Kevin blieb lieber in der Nähe des Burganwesens oder ritt mit seinem schwarzen Pony an den kleinen Bach, der in der Nähe der Burg durch eine kleine Ansammlung von Bäumen floss. Dort gab es eine kleine Lichtung mit vielen kleinen wilden Blümchen. Er fand es schön einfach nur ins fließende Wasser zu starren und seinen Geist freizumachen. Auch dort tummelten sich oft die wilden Tiere in seiner Nähe. Sie kamen sogar an den Bach, um zu trinken und hatten keine Angst vor dem Jungen.

Manchmal legte er sich auch einfach nur auf die Wiese und ließ sich die Sonne auf den Bauch scheinen oder er starrte in den Himmel. Ob Gott wirklich dort oben wohnte? Er konnte es sich nicht vorstellen und doch musste irgendetwas die Menschen, Tiere, Bäume, Gräser, Berge und das Wasser erschaffen haben. Schon als Kind machte er sich viele Gedanken über Gott und seine Schöpfung.

Auf dem Heimweg pflückte er oft ein paar der Kräuter und Blumen, die er überall fand und brachte sie seiner Mutter mit.

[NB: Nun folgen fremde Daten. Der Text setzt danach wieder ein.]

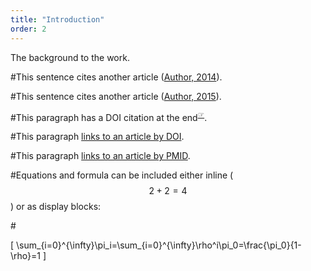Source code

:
 ```yaml
---
title: "Introduction"
order: 2
---
```

The background to the work.

#This sentence cites another article ([Author, 2014](https://example.com/articles/1)).

#This sentence cites another article ([Author, 2015](https://example.com/articles/2)).

#This paragraph has a DOI citation at the end<sup><a href="https://dx.doi.org/10.1038/nature14388" title="Cancer: Antibodies regulate antitumour immunity">☞</a></sup>.

#This paragraph <a href="https://dx.doi.org/10.7717/peerj.182" title="Ontogeny in the tube-crested dinosaur Parasaurolophus (Hadrosauridae) and heterochrony in hadrosaurids">links to an article by DOI</a>.

#This paragraph <a href="http://www.ncbi.nlm.nih.gov/pubmed/25898005">links to an article by PMID</a>.


#Equations and formula can be included either inline ($$ 2+2=4 $$) or as display blocks:

#<div>\[ \sum_{i=0}^{\infty}\pi_i=\sum_{i=0}^{\infty}\rho^i\pi_0=\frac{\pi_0}{1-\rho}=1 \]</div>
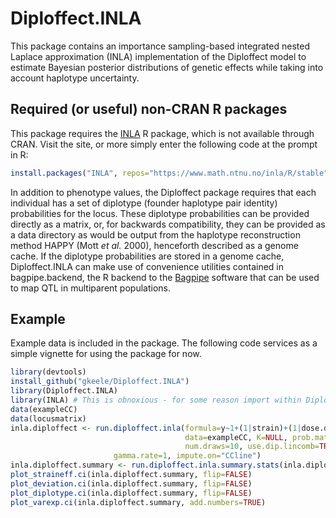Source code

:Diploffect.INLA
===============

This package contains an importance sampling-based integrated nested Laplace approximation (INLA) implementation of the Diploffect model to estimate Bayesian posterior distributions of genetic effects while taking into account haplotype uncertainty.

## Required (or useful) non-CRAN R packages

This package requires the [INLA](http://www.r-inla.org/) R package, which is not available through CRAN. Visit the site, or more simply enter the following code at the prompt in R:
```r
install.packages("INLA", repos="https://www.math.ntnu.no/inla/R/stable")
```  
In addition to phenotype values, the Diploffect package requires that each individual has a set of diplotype (founder haplotype pair identity) probabilities for the locus. These diplotype probabilities can be provided directly as a matrix, or, for backwards compatibility, they can be provided as a data directory as would be output from the haplotype reconstruction method HAPPY (Mott *et al.* 2000), henceforth described as a genome cache. If the diplotype probabilities are stored in a genome cache, Diploffect.INLA can make use of convenience utilities contained in bagpipe.backend, the R backend to the [Bagpipe](http://valdarlab.unc.edu/software/bagpipe/_build/html/index.html) software that can be used to map QTL in multiparent populations.

## Example 

Example data is included in the package. The following code services as a simple vignette for using the package for now.

```r
library(devtools)
install_github("gkeele/Diploffect.INLA")
library(Diploffect.INLA)
library(INLA) # This is obnoxious - for some reason import within Diploffect.INLA does not work
data(exampleCC)
data(locusmatrix)
inla.diploffect <- run.diploffect.inla(formula=y~1+(1|strain)+(1|dose.date), add.on=FALSE, 				       
                                       data=exampleCC, K=NULL, prob.matrix=locusmatrix,
                                       num.draws=10, use.dip.lincomb=TRUE, seed=1, 
				       gamma.rate=1, impute.on="CCline")
inla.diploffect.summary <- run.diploffect.inla.summary.stats(inla.diploffect)
plot_straineff.ci(inla.diploffect.summary, flip=FALSE)
plot_deviation.ci(inla.diploffect.summary, flip=FALSE)
plot_diplotype.ci(inla.diploffect.summary, flip=FALSE)
plot_varexp.ci(inla.diploffect.summary, add.numbers=TRUE)
```
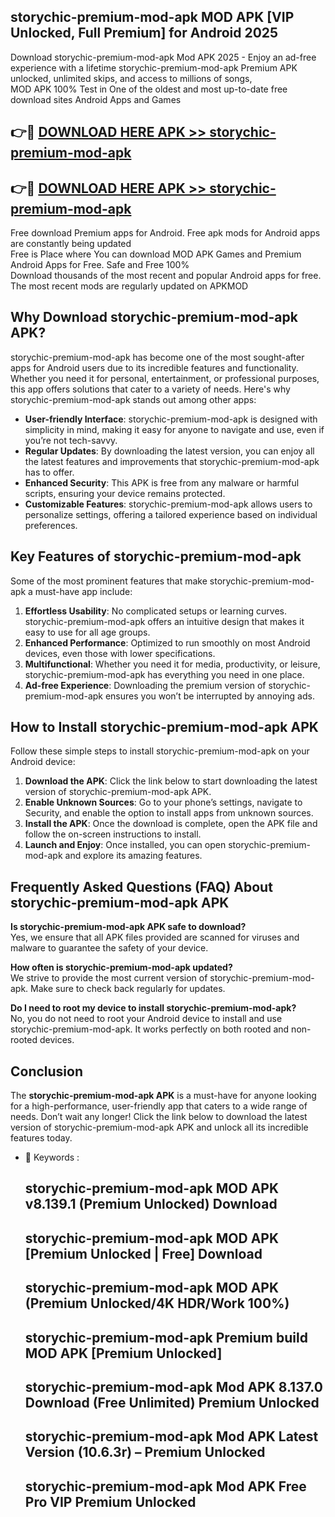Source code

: ## storychic-premium-mod-apk MOD APK [VIP Unlocked, Full Premium] for Android 2025

Download storychic-premium-mod-apk Mod APK 2025 - Enjoy an ad-free experience with a lifetime storychic-premium-mod-apk Premium APK unlocked, unlimited skips, and access to millions of songs,  
MOD APK 100% Test in One of the oldest and most up-to-date free download sites Android Apps and Games

## 👉🔴 [DOWNLOAD HERE APK >> storychic-premium-mod-apk](http://apps.freeplayer.one?title=storychic-premium-mod-apk&ref=21PR)

## 👉🔴 [DOWNLOAD HERE APK >> storychic-premium-mod-apk](http://apps.freeplayer.one?title=storychic-premium-mod-apk&ref=21PR)

Free download Premium apps for Android. Free apk mods for Android apps are constantly being updated  
Free is Place where You can download MOD APK Games and Premium Android Apps for Free. Safe and Free 100%  
Download thousands of the most recent and popular Android apps for free. The most recent mods are regularly updated on APKMOD

## Why Download storychic-premium-mod-apk APK?

storychic-premium-mod-apk has become one of the most sought-after apps for Android users due to its incredible features and functionality. Whether you need it for personal, entertainment, or professional purposes, this app offers solutions that cater to a variety of needs. Here's why storychic-premium-mod-apk stands out among other apps:

*   **User-friendly Interface**: storychic-premium-mod-apk is designed with simplicity in mind, making it easy for anyone to navigate and use, even if you’re not tech-savvy.
*   **Regular Updates**: By downloading the latest version, you can enjoy all the latest features and improvements that storychic-premium-mod-apk has to offer.
*   **Enhanced Security**: This APK is free from any malware or harmful scripts, ensuring your device remains protected.
*   **Customizable Features**: storychic-premium-mod-apk allows users to personalize settings, offering a tailored experience based on individual preferences.

## Key Features of storychic-premium-mod-apk

Some of the most prominent features that make storychic-premium-mod-apk a must-have app include:

1.  **Effortless Usability**: No complicated setups or learning curves. storychic-premium-mod-apk offers an intuitive design that makes it easy to use for all age groups.
2.  **Enhanced Performance**: Optimized to run smoothly on most Android devices, even those with lower specifications.
3.  **Multifunctional**: Whether you need it for media, productivity, or leisure, storychic-premium-mod-apk has everything you need in one place.
4.  **Ad-free Experience**: Downloading the premium version of storychic-premium-mod-apk ensures you won’t be interrupted by annoying ads.

## How to Install storychic-premium-mod-apk APK

Follow these simple steps to install storychic-premium-mod-apk on your Android device:

1.  **Download the APK**: Click the link below to start downloading the latest version of storychic-premium-mod-apk APK.
2.  **Enable Unknown Sources**: Go to your phone’s settings, navigate to Security, and enable the option to install apps from unknown sources.
3.  **Install the APK**: Once the download is complete, open the APK file and follow the on-screen instructions to install.
4.  **Launch and Enjoy**: Once installed, you can open storychic-premium-mod-apk and explore its amazing features.

## Frequently Asked Questions (FAQ) About storychic-premium-mod-apk APK

**Is storychic-premium-mod-apk APK safe to download?**  
Yes, we ensure that all APK files provided are scanned for viruses and malware to guarantee the safety of your device.

**How often is storychic-premium-mod-apk updated?**  
We strive to provide the most current version of storychic-premium-mod-apk. Make sure to check back regularly for updates.

**Do I need to root my device to install storychic-premium-mod-apk?**  
No, you do not need to root your Android device to install and use storychic-premium-mod-apk. It works perfectly on both rooted and non-rooted devices.

## Conclusion

The **storychic-premium-mod-apk APK** is a must-have for anyone looking for a high-performance, user-friendly app that caters to a wide range of needs. Don’t wait any longer! Click the link below to download the latest version of storychic-premium-mod-apk APK and unlock all its incredible features today.

*   🔑 Keywords :
    
    ## storychic-premium-mod-apk MOD APK v8.139.1 (Premium Unlocked) Download
    
    ## storychic-premium-mod-apk MOD APK \[Premium Unlocked | Free\] Download
    
    ## storychic-premium-mod-apk MOD APK (Premium Unlocked/4K HDR/Work 100%)
    
    ## storychic-premium-mod-apk Premium build MOD APK \[Premium Unlocked\]
    
    ## storychic-premium-mod-apk Mod APK 8.137.0 Download (Free Unlimited) Premium Unlocked
    
    ## storychic-premium-mod-apk Mod APK Latest Version (10.6.3r) – Premium Unlocked
    
    ## storychic-premium-mod-apk Mod APK Free Pro VIP Premium Unlocked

Diese freute sich immer sehr darüber. Manchmal dachte sie sich, dass Kevin vom Wesen her eigentlich eher einem Mädchen ähnelte und machte sich Sorgen um ihn. Eines Tages nahm Erin seine Kinder mit nach Dubh Linn. Dort war jeden Tag Markt und er wollte einige seiner Rinder verkaufen. Callan sollte einmal seine Geschäfte übernehmen und dazu gehörte auch der Viehhandel. Er musste alles von der Pike auf lernen und auch Aeryn zeigte sich im Verhandeln bereits sehr geschickt. Kevin sollte dieses Mal jedoch auch mitkommen, denn er wuchs schnell und brauchte ein größeres Pferd. Erins Soldaten bildeten die Nachhut und trieben eine kleine Herde von Rindern vor sich her.

Als sie in Dubh Linn ankamen war es bereits später Vormittag. Noch immer ritten Händler mit ihren Tieren durch die Straßen und es ging recht laut und derb zu. Einer der Händler schlug sein Pferd, weil es nicht so recht gehorchen wollte. Als Kevin dies sah ritt er auf den Händler zu und sagte zu ihm: „Werter Herr, wollt ihr, dass man Euch das Gleiche antut wie ihr Eurem Pferd? Wenn nicht, dann haltet ein. Seid ihr zu Eurem Tier freundlich, dann wird es auch freundlich zu Euch sein und Euch gehorchen.“ Der Händler schrie Kevin an. „Was bildest Du Rotzlöffel Dir ein mir so etwas zu sagen?“ Er wandte sich Erin zu. Auf dessen Stirn hatte sich bereits eine Zornesfalte gebildet und er sagte: „Seht ihr einfältiger Trottel nicht, dass ihr mit dem Sohn des Hochkönigs sprecht? Erweist ihm Euren Respekt und behandelt Euer Pferd ab sofort besser.“ Der Händler senkte beschämt den Blick, entschuldigte sich wortreich und ritt zu seiner Herde. Kevin lächelte. Er freute sich, dass sein Vater zu ihm gehalten hatte. Aber hier ging es letztendlich um Respekt.

Wenig später waren sie im Zentrum des Marktes angekommen. Es wuselte von Menschen, die zwischen den vielen aufgebauten Stände herum gingen. Kevin war noch nie mit dabei gewesen, wenn sein Vater seine Geschäfte erledigte und so bestaunte er die vielen Waren und Essenstände an denen es verlockend duftete und ihm das Wasser im Mund zusammenlaufen ließ.

Die Soldaten trieben die Rinder in eines der Gatter und Erin beauftragte seinen Sohn Callan die Tiere zu verkaufen und gute Preise auszuhandeln. Aeryn bat ihren Vater um etwas Geld, denn sie wollte ihrer Mutter ein Geschenk mitbringen. Dieser zögerte nicht lange und drückte seiner Tochter ein Goldstück in die Hand. Sie strahlte und machte sich auf den Weg zu den Seifenständen.